Proteins function as dynamic ensembles of interconverting conformations shaped by free energy landscapes. I combine computational and experimental biophysics with machine learning to understand how protein dynamics encode function, how biological perturbations reshape conformational landscapes, and how these principles can be used to design new proteins with controllable activities.

Research summary: conformational landscapes, HX-MS, and de novo allosteric design

Pushing HX-MS to residue resolution

Hydrogen exchange-mass spectrometry (HX-MS) is uniquely suited to probe protein dynamics in solution under near-physiological conditions, but its readout has traditionally been limited to peptide-level resolution. I develop computational and experimental methods to extract residue-level information from HX-MS data using Bayesian inference and machine-learning models. These methods make it possible to detect subtle, site-specific changes in dynamics that are invisible to static structures.

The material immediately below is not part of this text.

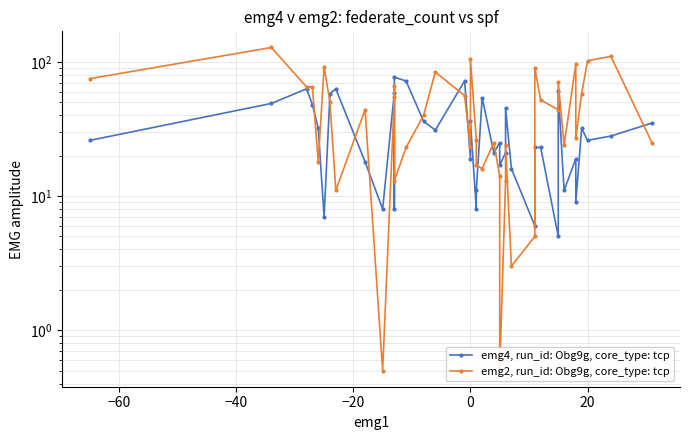

List the series in order of their peak value, highest first.

emg2, run_id: Obg9g, core_type: tcp, emg4, run_id: Obg9g, core_type: tcp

Mapping conformational landscapes

Allostery — communication between distant sites within a protein — is one of the most pervasive yet poorly understood mechanisms in biology. I combine high-resolution HX-MS methods, molecular dynamics simulations, and machine-learning-based analysis to characterize how ligand binding, mutations, and other biological perturbations reshape the conformational landscapes of allosteric systems.

Designing protein dynamics de novo

My long-term goal is to use the dynamic principles uncovered above to design allosteric proteins with controllable functions. By coupling generative protein design with explicit modeling of conformational ensembles, I aim to engineer proteins whose activity can be switched by small molecules, light, or other inputs — providing both new tools for synthetic biology and new ways to test our understanding of how protein dynamics are encoded in sequence.